L'articolo 18 del PNRR 2 pubblicato in [GU n.100 del 30 aprile 2022](https://www.gazzettaufficiale.it/eli/id/2022/04/30/22G00049/sg) stabilisce di estendere l'obbligo di fatturazione elettronica, oltre che ai soggetti già obbligati, anche ai contribuenti in regime forfettario che nell'anno precedente abbiano conseguito ricavi ovvero percepito compensi superiori a 25.000€.

Esenzione

Restano esonerati da tale obbligo le cosiddette micro Partite IVA (sotto i 25.000€) per le quali la fatturazione elettronica scatta dal 1° gennaio 2024.
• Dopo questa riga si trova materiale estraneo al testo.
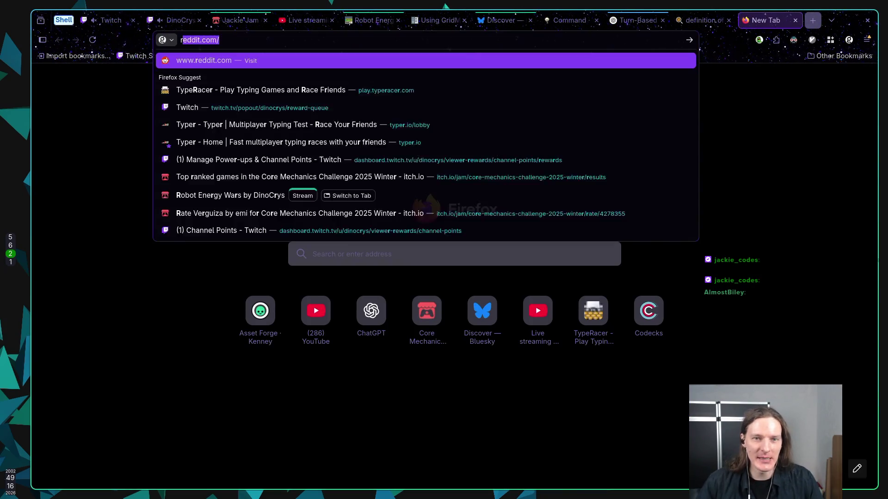
pyautogui.write('obo rally ')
Periodo transitorio di 3 mesi

E' previsto inoltre un periodo transitorio di tre mesi nei quali ai nuovi soggetti non si applicheranno le sanzioni previste, se la fattura sarà emessa entro il mese successivo all'operazione (fornitura di beni/servizi).

Scopo dell'operazione

Uno degli scopi dell'estensione dell'obbligo di fatturazione elettronica è quella di prevenire e contrastare l’evasione riducendo la platea di soggetti che emette documenti non tracciabili.

Conservazione elettronica

L'emissione di documenti in formato elettronica porta con se anche l'obbligo di conservazione nello stesso formato degli stessi. Per questo tipo di operazione ci si può rivolgere a intermediari qualificati o avvalersi gratuitamente del servizio di conservazione elettronica fornito dall'Agenzia delle Entrate spuntando nel proprio cassetto fiscale l'opzione prevista.
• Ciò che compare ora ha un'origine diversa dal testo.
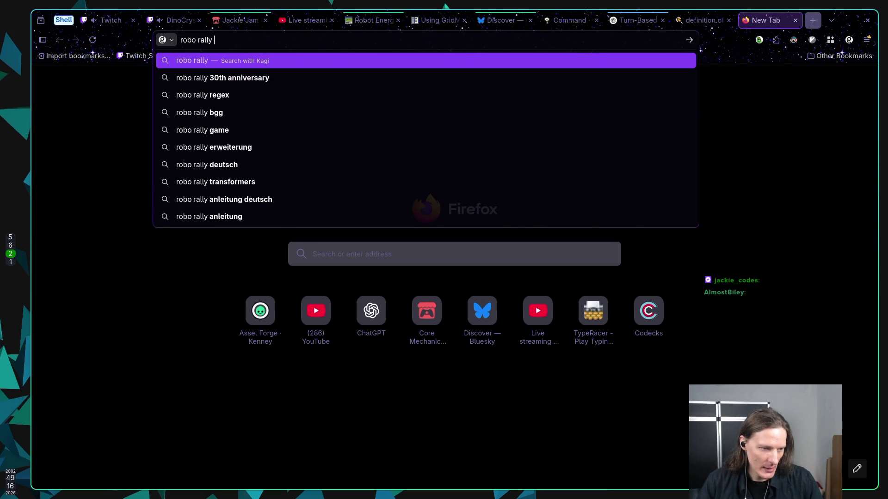
pyautogui.write('board game')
Riduzione dei termini di accertamento

Per tutti i soggetti in regime forfettario che abbiano avuto ricavi o compensi sopra i 25.000€ e si avvalgano del sistema di emissione di documenti elettronici per tutte le operazioni sopra i 500€, sarà possibile fruire della riduzione di due anni dei termini di accertamento ai fini IVA e redditi.

![](https://www.sdgz.it/wp-content/uploads/2018/12/SDGZ-SERVIS-intestazione-1024x147.jpg)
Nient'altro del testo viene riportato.